Pilots know every nook and cranny of the river. To get his license Heitmeier, a 10-year veteran, had to draw in detail the 147 miles (237 kilometers) of the river he would be working on. The ship he pilots today is the Federal Baffin, a bulk carrier longer than two football fields that has taken a load of potash fertilizer on a 22-day journey from Russia. The freighter, equipped with four cranes and a helicopter pad, will pick up a load of gravel for a 31-day sail to Japan. The crewboat carrying Heitmeier nuzzles up to what looks, up close, like the side of a steel building. Heitmeier waits for the crewboat to rise on a wave before hopping onto a metal staircase hanging over the ship's side. Wearing khaki pants and a blue madras button-down Brooks Brothers shirt, the 37-year-old looks like a banker on casual Friday. He will guide the ship from its anchorage and navigate it four miles upriver, where it will be tied to buoys and unloaded. "This is one of the most dangerous things we do," he says. Especially now. "Just how high the damned thing is. How fast it's moving."

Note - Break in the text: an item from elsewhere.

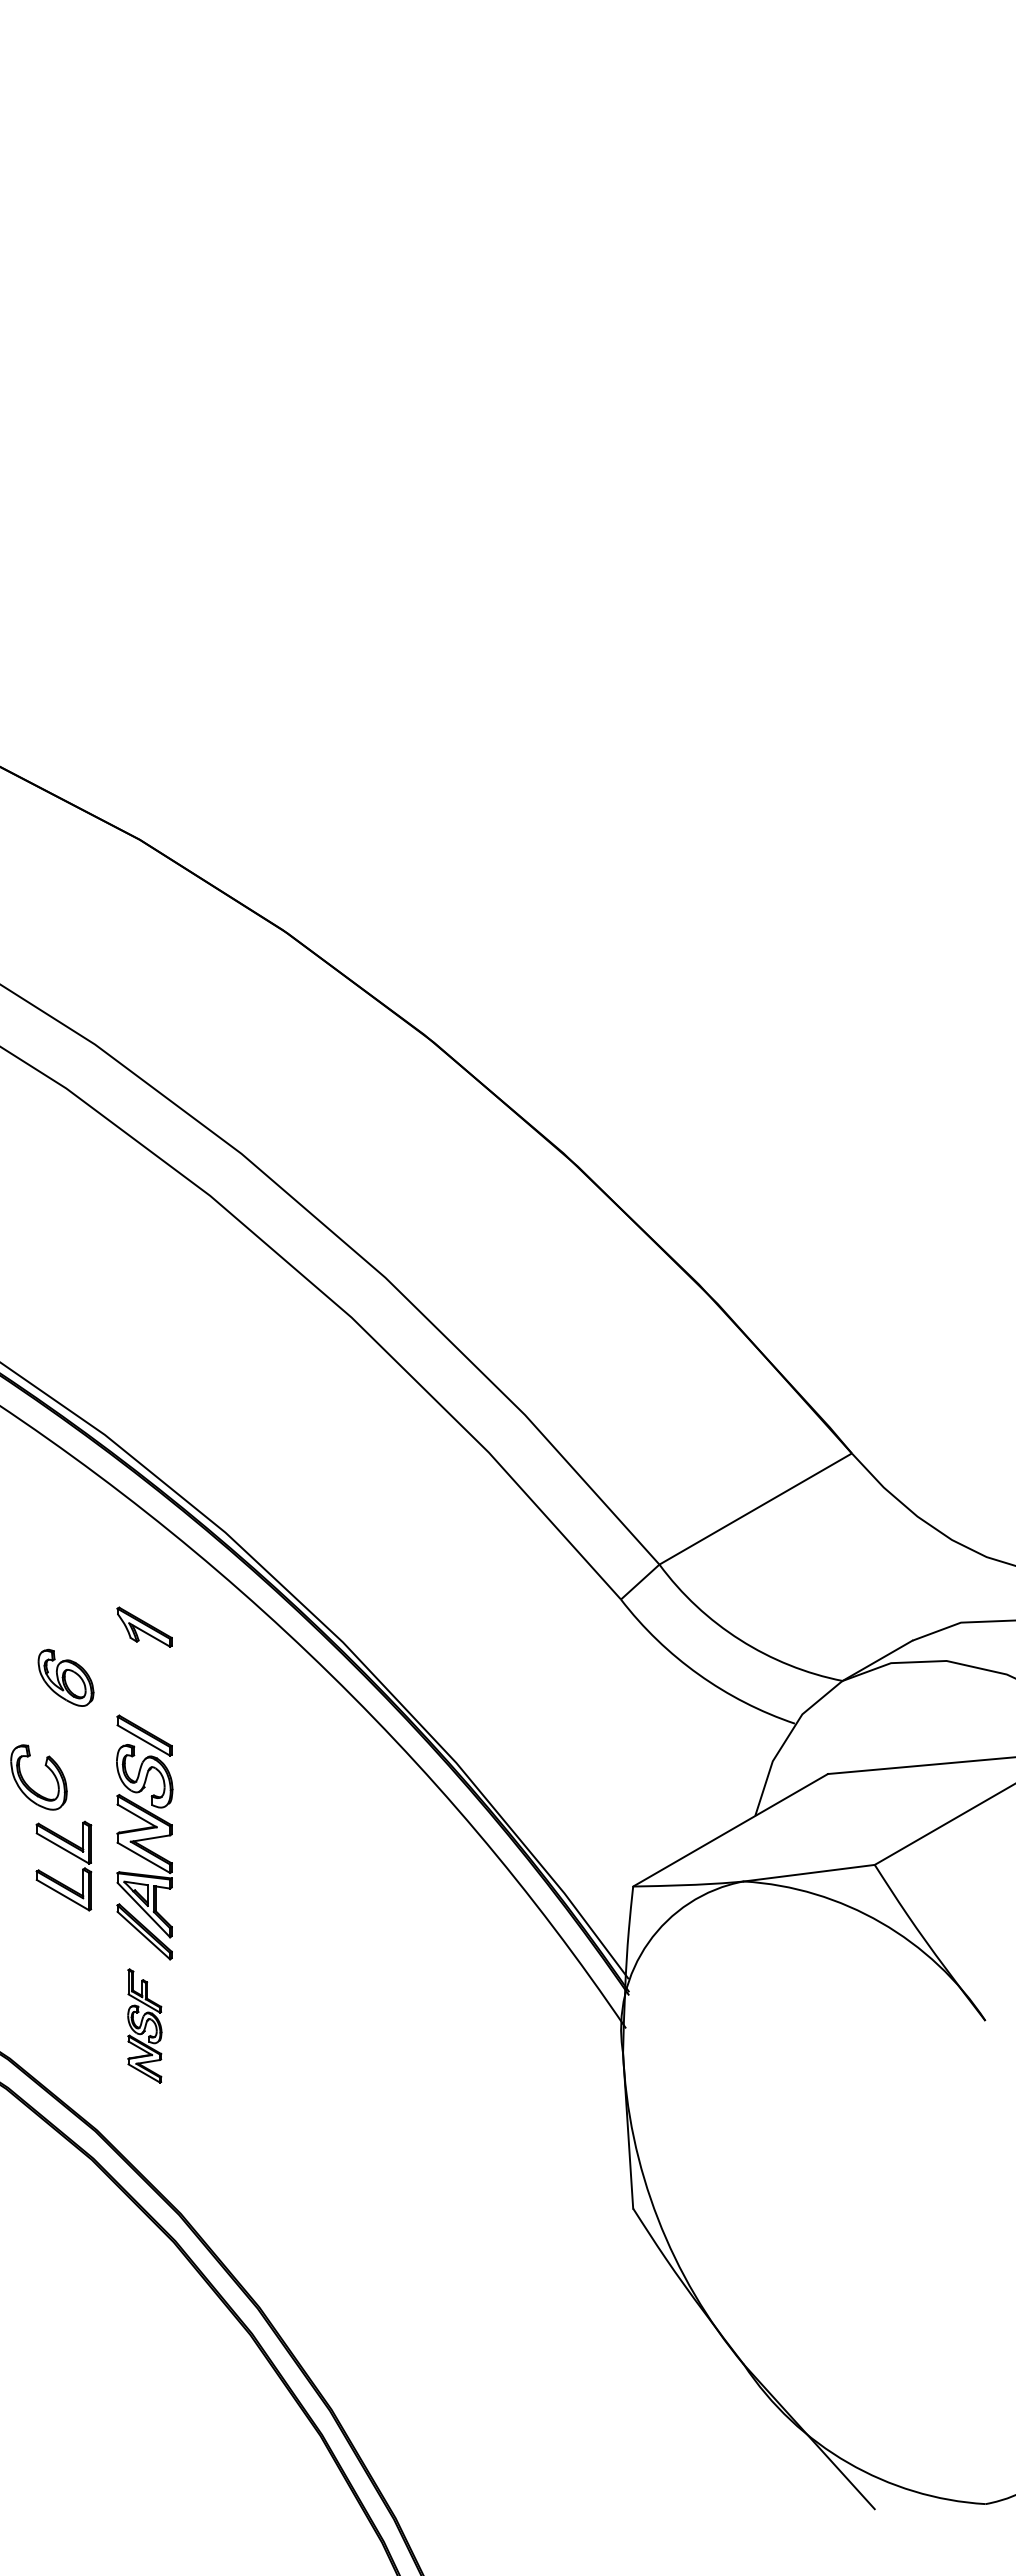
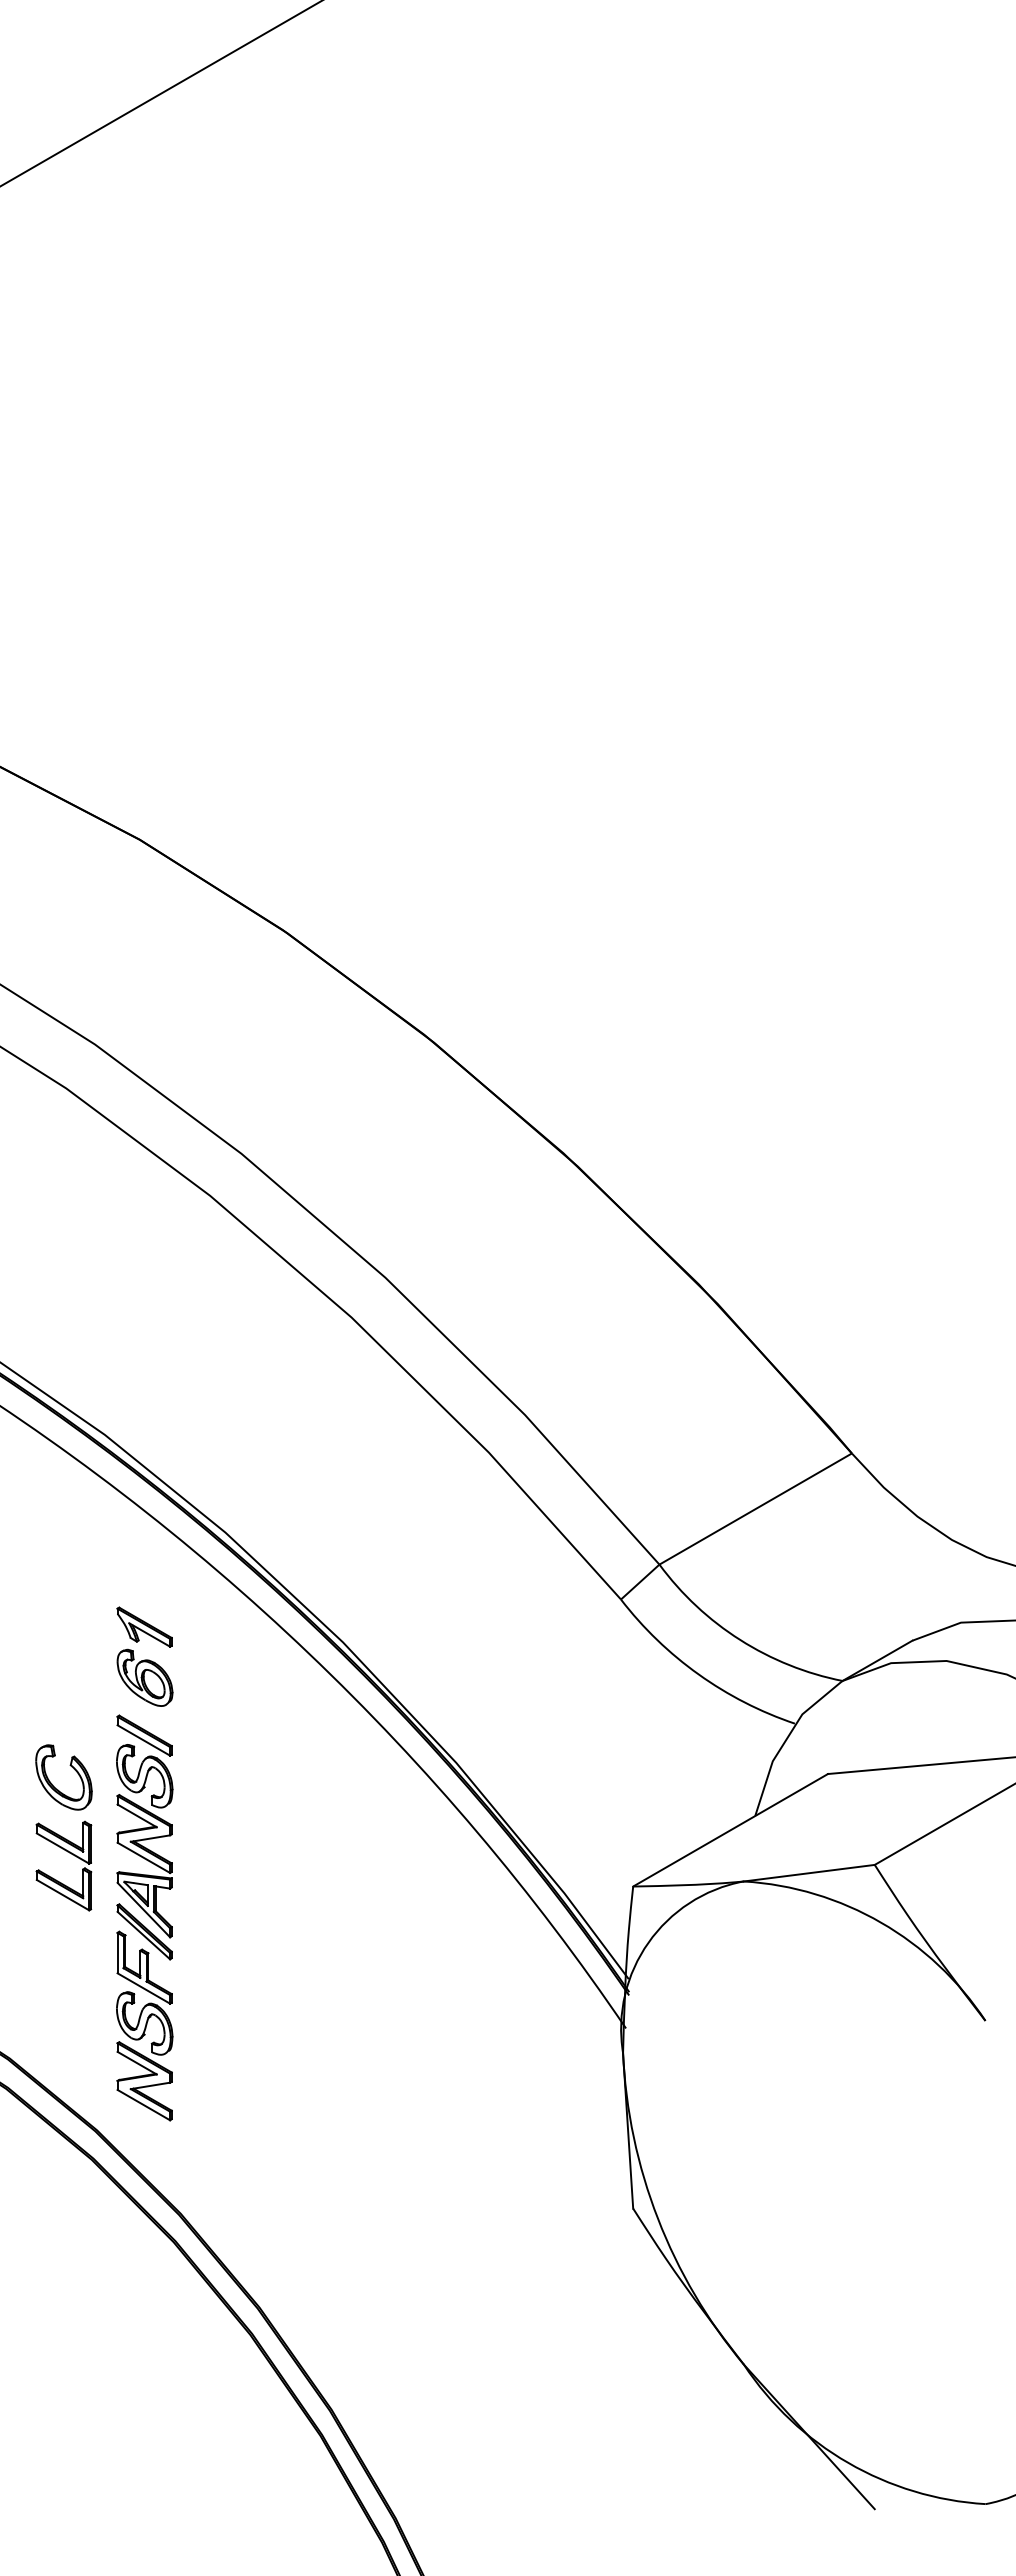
line at (160, 93): none -> present
part at (65, 1677) position: (65, 1677) -> (144, 1677)
part at (27, 1783) position: (27, 1783) -> (52, 1783)
part at (144, 2025) size: 36x116 px -> 58x192 px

Once on the bridge, Heitmeier is in charge—even the ship's captain will answer to him. Communication will be tricky. The captain, a Chinese national, speaks broken English. The chief mate below, who coordinates the anchors and other rigging, speaks Russian. Heitmeier already anticipates that the commands "starboard 10" (turn right 10 degrees) and "stop engine" will be misunderstood. He sets up a laptop with satellite navigation software that shows a detailed schematic of the river and traffic. From the bridge, Heitmeier is higher than the treeline on either side of the river, which laps mere feet from the top of the levees. Dozens of barges are tied down on both banks.

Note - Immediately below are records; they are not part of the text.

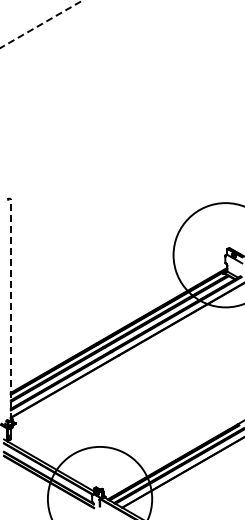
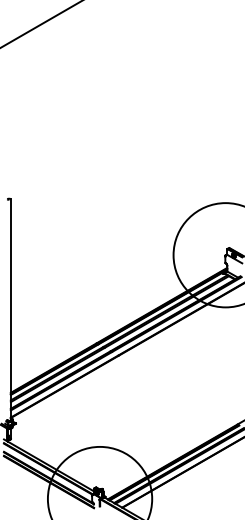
line at (41, 24): dashed -> solid
line at (10, 309): dashed -> solid
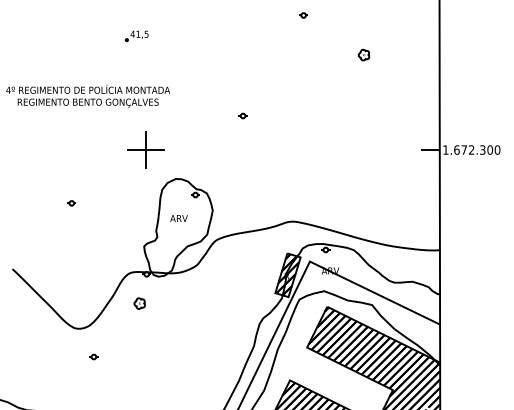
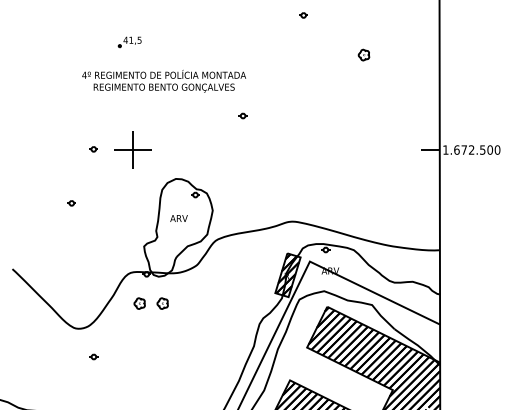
part at (136, 36) position: (136, 36) -> (129, 42)
text at (87, 96) position: (87, 96) -> (163, 81)
part at (93, 149): none -> present
part at (145, 149) position: (145, 149) -> (132, 149)
text at (482, 149): 1.672.300 -> 1.672.500
part at (162, 303): none -> present
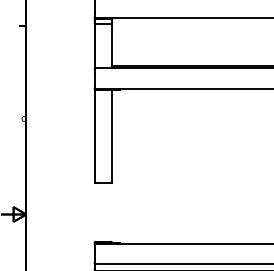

Boats must take water into their hulls as ballast so they can sit lower in the river to clear bridges, making them even slower to respond to rudder controls. Ships going upriver cruise more slowly against the current even as they use more power to compensate, leaving less power for emergency maneuvers. "With the river like this, you have to be on top of it," Heitmeier says. "One minor little thing that you overlook can cause everything to go wrong."
Once under way, it isn't long before the language barrier causes problems. Nearing a turn, Heitmeier calls out "hard to starboard" for a right turn. The second mate repeats the command, yet the quartermaster turns the rudder wheel left. Seeing the error on a compass above, Heitmeier commands "midship," asking for the rudder to be centered. Once again, the quartermaster turns the wheel hard left to the port side of the ship.
Heitmeier snaps his fingers as he barks to the captain to boost the ship's power to "sea speed," used on the ocean yet normally held in reserve on the river. The captain is slow to respond, prompting Heitmeier to snap his fingers louder. "Sea speed, captain. Emergency sea speed, now." The extra power pushes the ship back onto course and away from a line of barges tied to a dock. Heitmeier orders the quartermaster replaced. "That's only the second time in my career that I've had to order the quartermaster changed," he says. Proof this is no ordinary week on the Mississippi.
The bottom line: Delivery times for shipments of grain and other valuable commodities are slowing as floods raise the level of the Mississippi.